Monday, April 13, 2009

Strawberry Festival


In mid-March our fruit vendor began promising “local strawberries soon.” The ones on offer thus far had been Spanish. It turns out that the general area hereabouts, the Comtat Venaissin, is a sort of strawberry fields forever. Well, not forever. It’s only been since the late 19th century, and it only lasts for a brief time in early Spring. Before the late 1800s, silk worms and a red-dye producing plant, garance in French and “madder” in English, were major agricultural enterprises. (The red coats of British soldiers fighting in the American revolution were colored with a madder-produced dye). With the rise of synthetic substitutes, the need for silkworms and madder dropped significantly. What to do? Someone thought of planting strawberries. The area now supplies about 4% of French consumption.

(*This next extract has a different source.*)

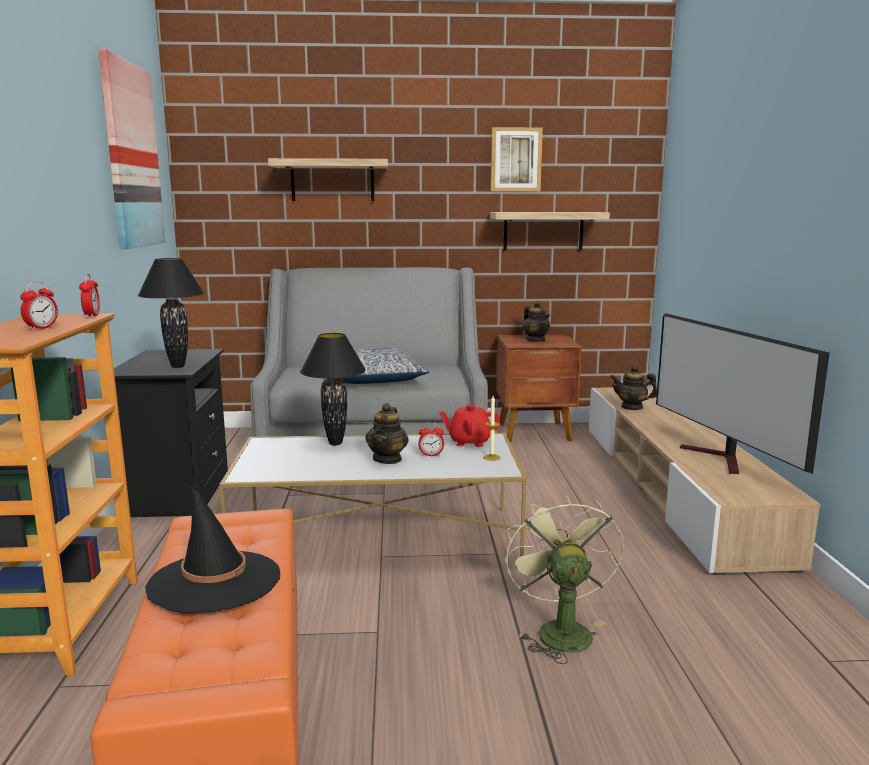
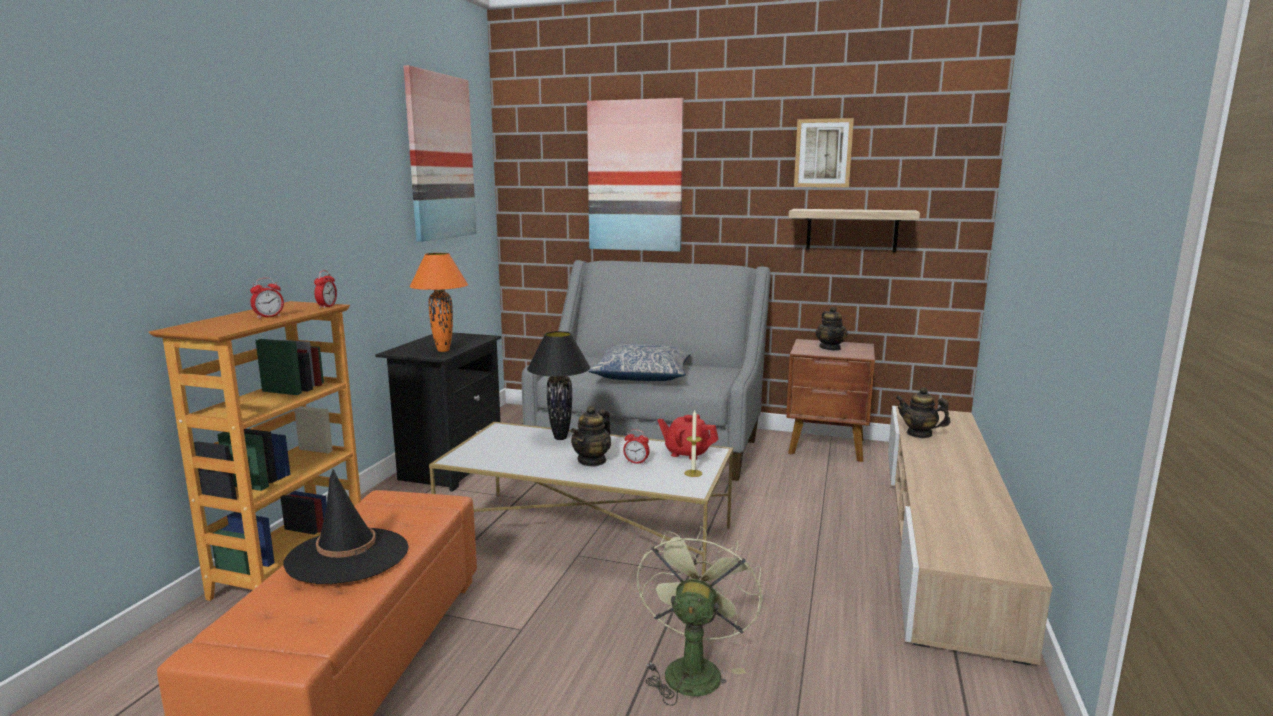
camera: 20 degrees right, 0 degrees up
(178, 366) = (443, 351): black table lamp -> orange table lamp
(332, 181) = (635, 176): shelf -> picture
(721, 459) = (972, 511): television -> none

The berries produce early. They have varietal names like garriguette, ciflorette, pajaro, (the “Carpentras Strawberry,”) and nayad. Nature is typically loaded with such diversity. It seems to disdain single versions of anything. This problem of the “one and the many” has occupied thinkers for a long time. Plato formulated the issue in his “theory of Forms.” There are many varieties (of strawberries, grapes, apples etc.). We can still identify them as part of single families. They are many yet they are one. The only way Plato could express this was to say that it seemed as if there were a “Form” for each family. That template then served as the model for individuals who exemplify it in various ways. None of the instantiations match the blueprint perfectly, an impossible feat since the Form contains all of what differentiates each variety from the next.
When it comes to judging quality, we often make a similar move, but this time identifying one variety as the ideal. We, who live normally in upstate New York, tend toward the wild strawberry that grows in the Adirondack mountains as our exemplar. It is low to the ground, small, red, full of juice with a special sweetness. This Adirondack strawberry has practically nothing in common with its gigantic, much dryer, much less flavorful, cousin found on supermarket shelves in February.

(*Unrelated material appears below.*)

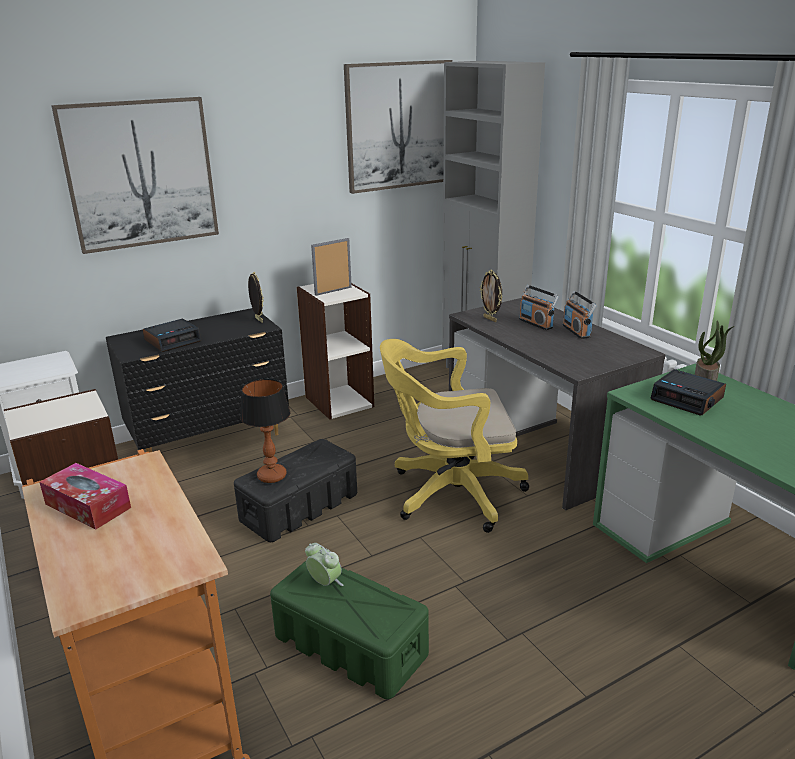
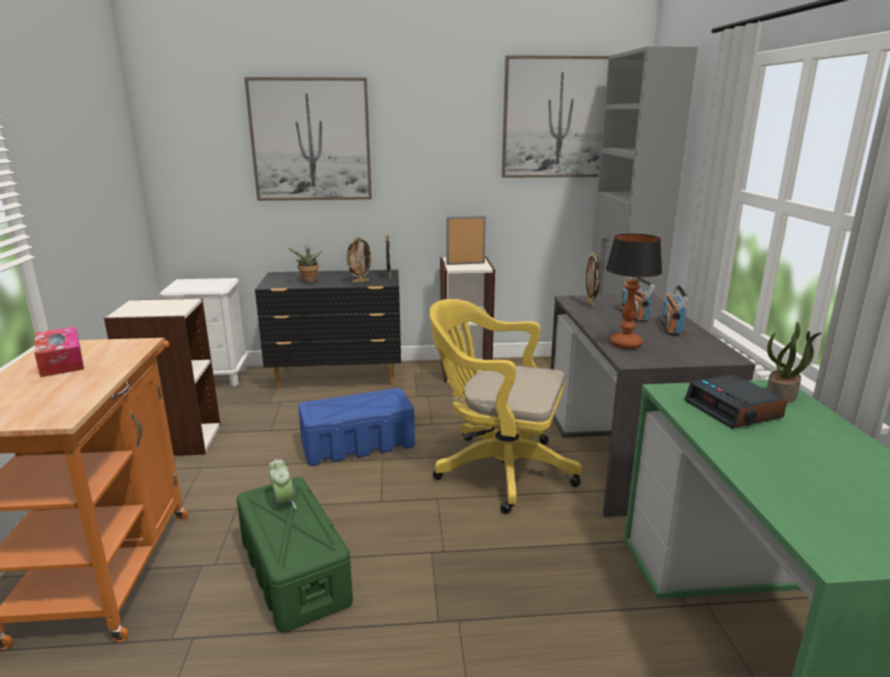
camera: 25 degrees right, 5 degrees down
(173, 341) = (308, 281): alarm clock -> potted plant
(233, 331) = (360, 282): none -> picture frame
(272, 476) = (330, 407): table lamp -> table lamp (626, 344)
(300, 507) = (358, 444): black storage box -> blue storage box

If we refer to the Adirondack Strawberry as “A” and the February grocery store one as “F,” then we have a sort of quality continuum. Where do the Comtat Venaissin strawberries fall? Thus far, the variety we have sampled, ciflorette, rates a sort of B/B+. The berries are full of natural sugars and have a texture and ripeness that move them close to “A.” Some are quite large, have a crown that is white, and a kind of empty center when opened. These traits all tug toward “F.” Not too far along this way, but enough to keep them one step removed from the Adirondack exemplar.
We got our first real taste of the local produce last Saturday when nearby Carpentras held its annual Fête de la Fraise. The previous week, asking about the festival, we had been told “Oh there are booths all around town.” The actual festival turned out to be one rectangular set of tables. Staffing the tables were various vendors and exhibitors. Strawberries abounded. There were also wines, candies, chocolates, syrups and preserves. A flowing fountain of warm chocolate was available for dipping. Strangely, when the exhibitor running the fountain handed out chocolate covered goodies, it was marshmallows, not strawberries, that he favored.

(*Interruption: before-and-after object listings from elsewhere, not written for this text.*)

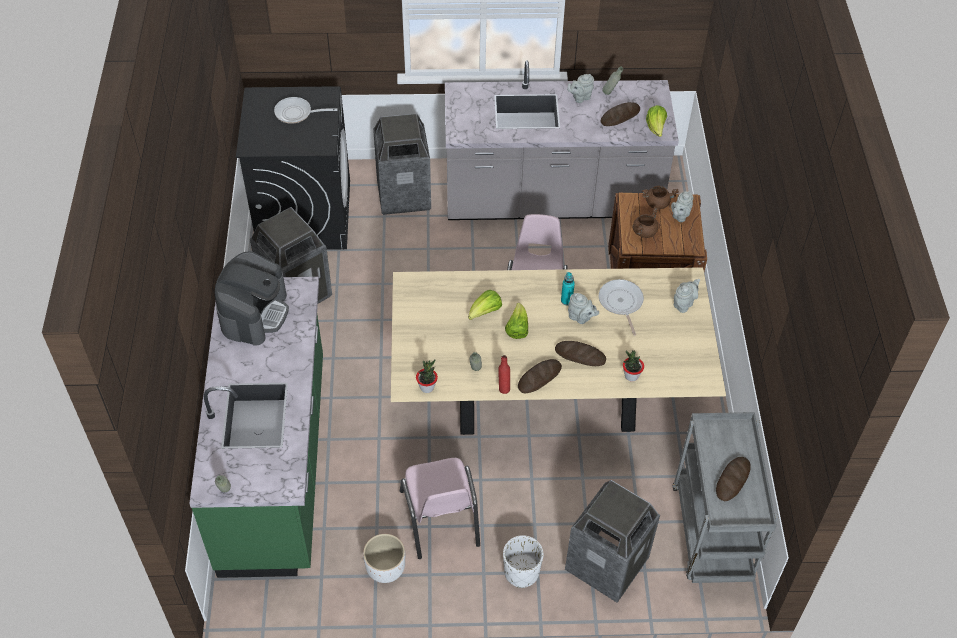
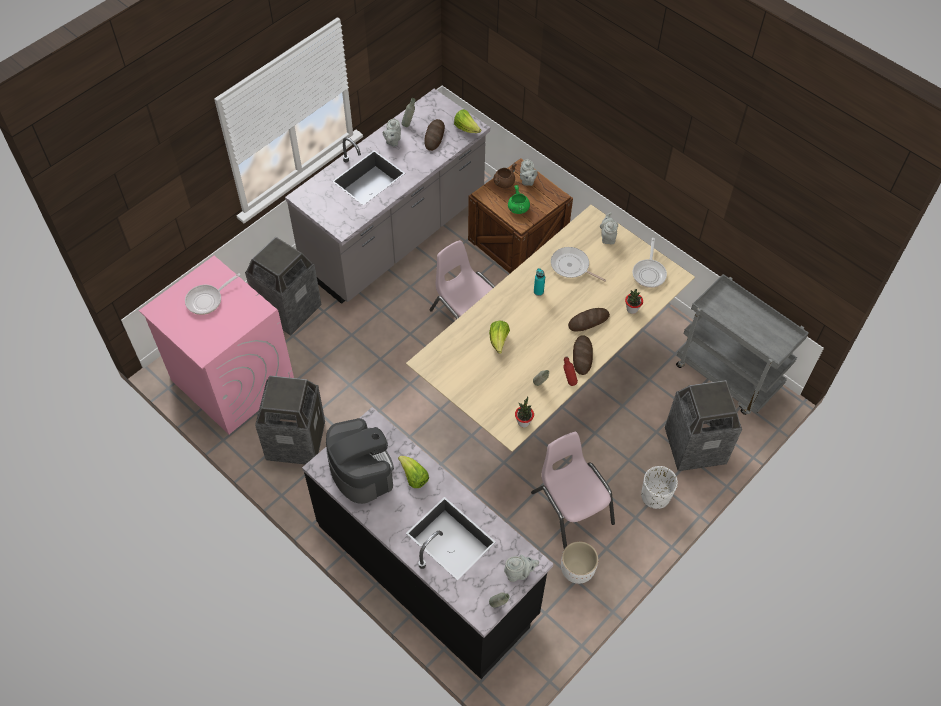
camera: 45 degrees left, 5 degrees up
(276, 464) = (428, 569): green counter -> black counter
(304, 214) = (232, 380): black washing machine -> pink washing machine
(440, 518) = (571, 508): pink chair -> pink chair turned 150 degrees counterclockwise
(517, 329) = (531, 335): lettuce -> lettuce (413, 477)
(581, 318) = (560, 296): grey teapot -> grey teapot (519, 573)
(644, 231) = (518, 208): brown cooking pot -> green cooking pot
(685, 360) = (649, 273): none -> frying pan
(732, 480) = (754, 326): bread -> none

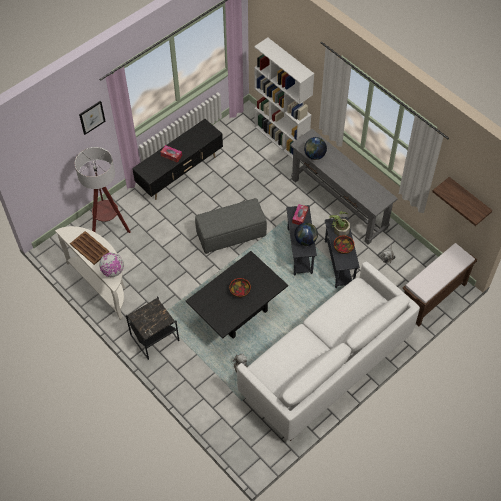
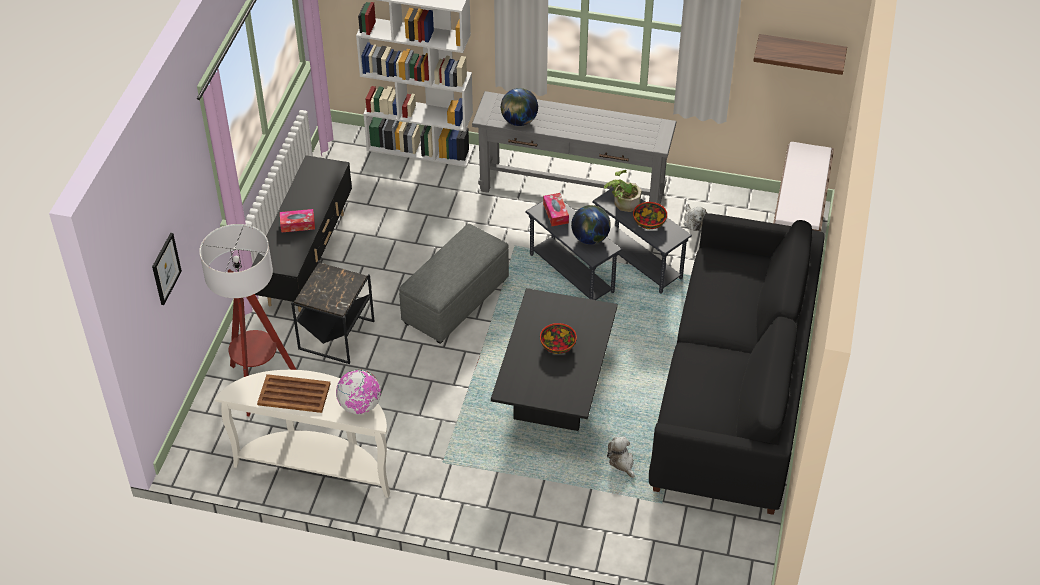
camera: 35 degrees left, 10 degrees down
(92, 117) = (189, 183): picture -> picture (165, 268)
(154, 338) = (462, 493): black side table -> black side table (335, 335)
(326, 365) = (734, 393): white sofa -> black sofa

The Fête began with a ceremony during which two important guilds, that of strawberries and that of wine, held a joint event. They celebrated the “marriage” of local berries with local rosés. This was a colorful event. Participants were dressed in fruit-appropriate red and green. The afternoon was marked by a demonstration on how candied strawberries are made, samplings of crêpes, pastries, candies and the chocolate fountain. The “swinging uncles” (les tontons swingueurs) provided dixieland jazz accompaniment. One tall creature, (the “good fairy”?) circulated, waving her strawberry wand to bring good wishes and good luck to those assembled.

The stars of what is after all a marketing event were the fruits themselves. If there is a Platonic Form for strawberry one of its definite components is flavor. Indeed, the French name “fraise” is a cognate of “fragrance.” That’s lovely and it leaves an English speaker with the question: How does straw figure in the Form of this fruit?